Member of the European Parliament
- In office 20 November 2020 – 17 July 2024
- Constituency: Midlands–North-West

Personal details
- Born: 3 January 1972 (age 54) Drogheda, County Louth, Ireland
- Party: Ireland: Fine Gael; EU: European People's Party;

= Colm Markey =

Irish politician (born 1972)

Colm Markey (born 3 January 1972) is an Irish politician who served as a Member of the European Parliament (MEP) from Ireland for the Midlands–North-West constituency from November 2020 to July 2024. He is a member of Fine Gael, part of the European People's Party.

==Political career==
He is a member of the European Parliament Committee on Agriculture and Rural Development (AGRI) and a substitute on the Committee on Transport and Tourism (TRAN), the Committee on Fisheries (PECH), the Committee of Inquiry on the Protection of Animals during Transport (ANIT) and the Delegation for relations with Mercosur (DMER).

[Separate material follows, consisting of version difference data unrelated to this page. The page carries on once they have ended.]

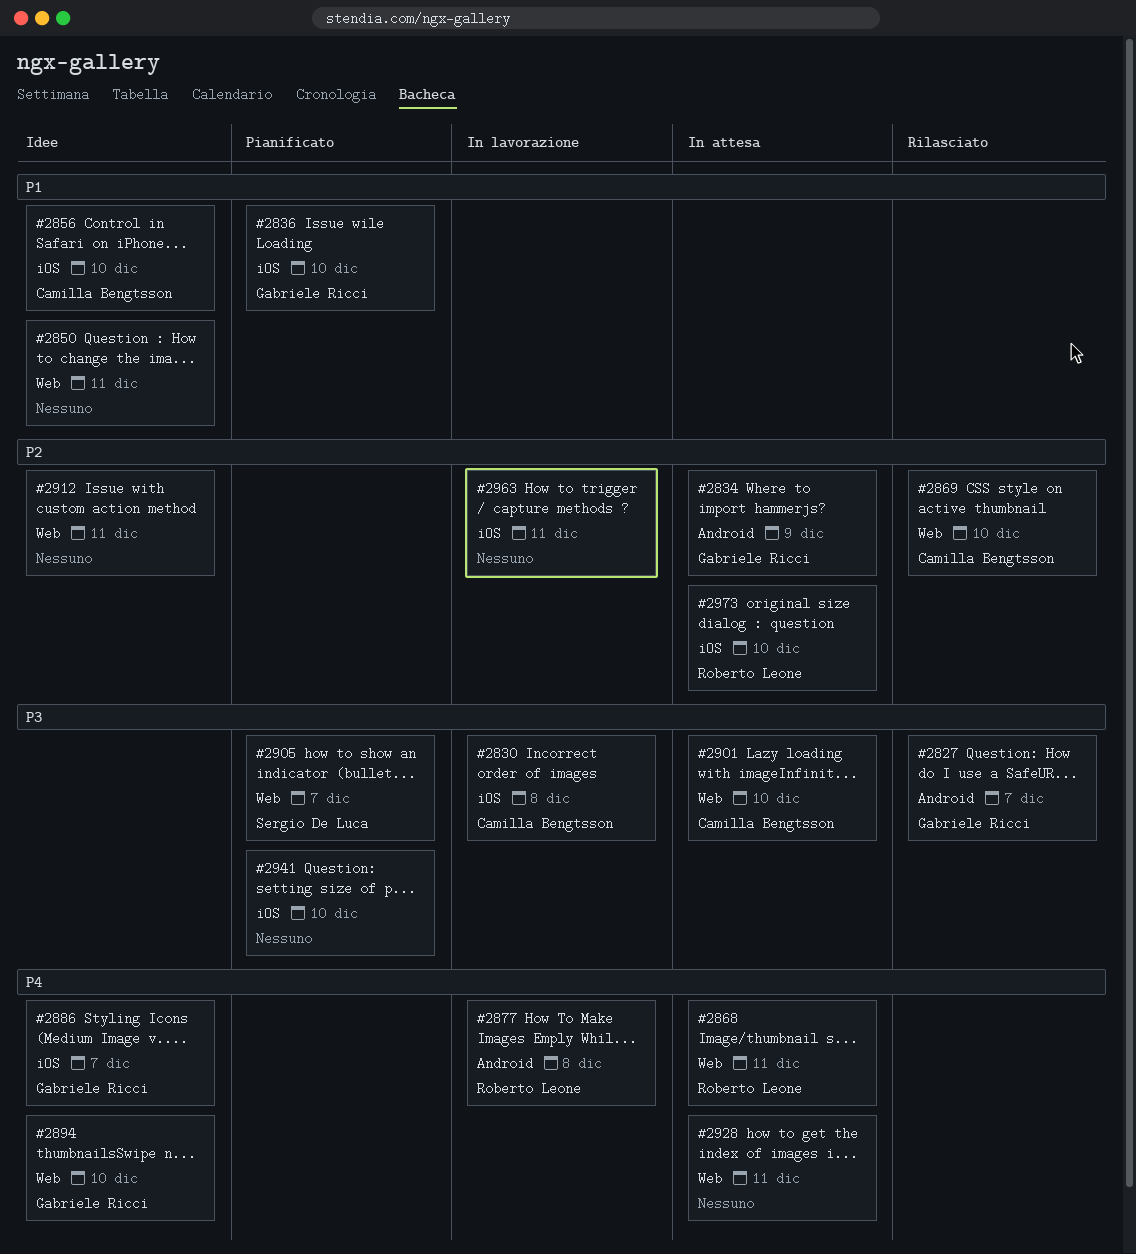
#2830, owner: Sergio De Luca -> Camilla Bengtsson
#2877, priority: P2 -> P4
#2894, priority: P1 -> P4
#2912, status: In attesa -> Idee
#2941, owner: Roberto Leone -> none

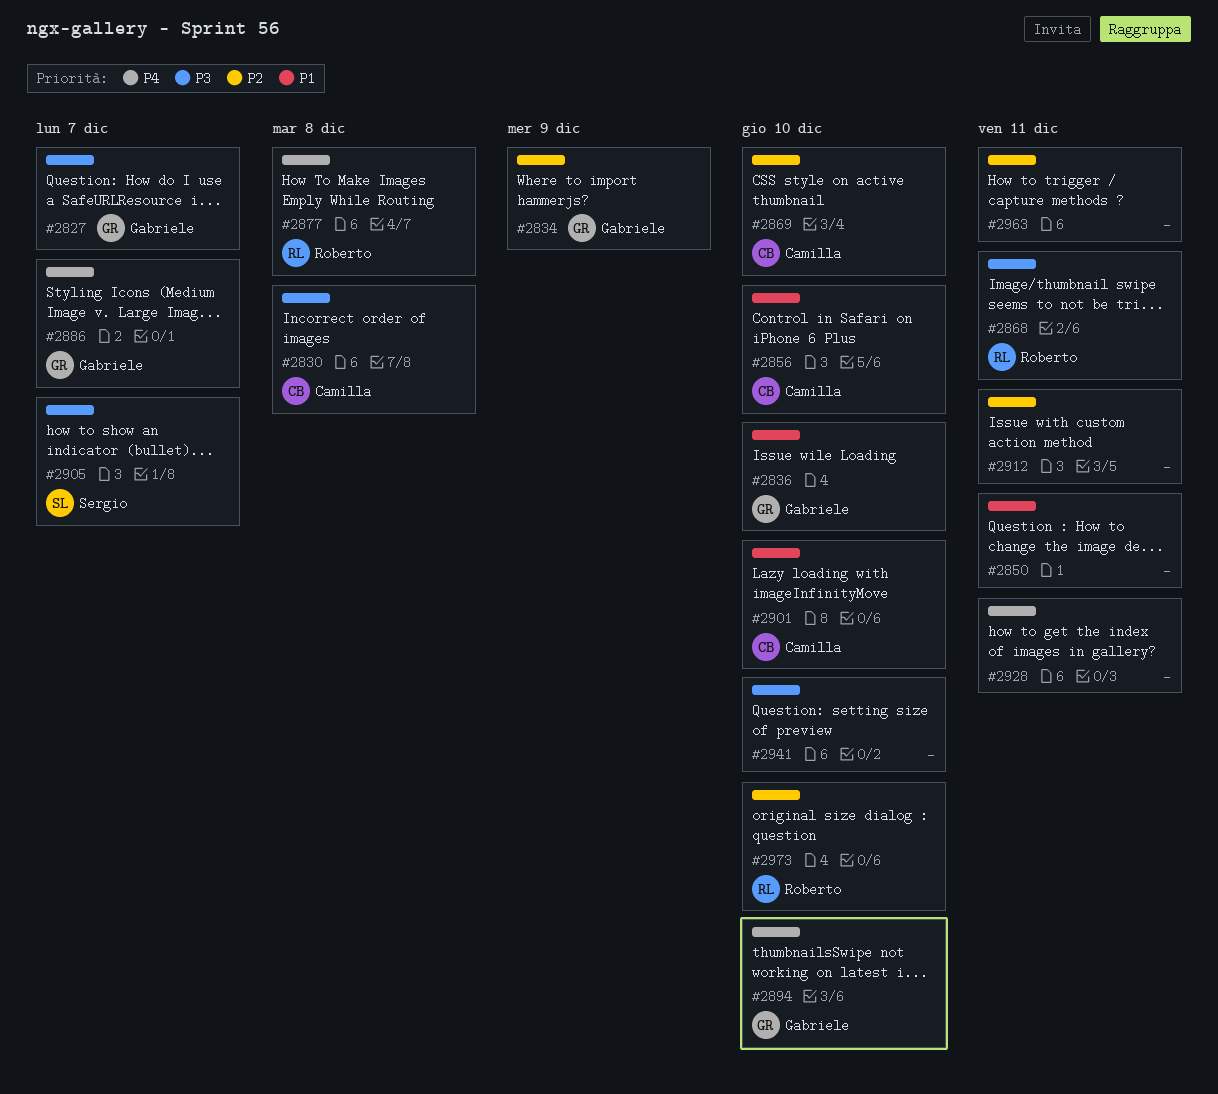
#2868, priority: P4 -> P3
#2901, priority: P3 -> P1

Markey was a member of Louth County Council from 2009 to 2020. He is a former president of Macra na Feirme. In November 2020, he replaced Mairead McGuinness as an MEP in the European Parliament following her appointment as European Commissioner.

In March 2024, Markey announced that he would not seek re-election to the European Parliament at the 2024 European Parliament election.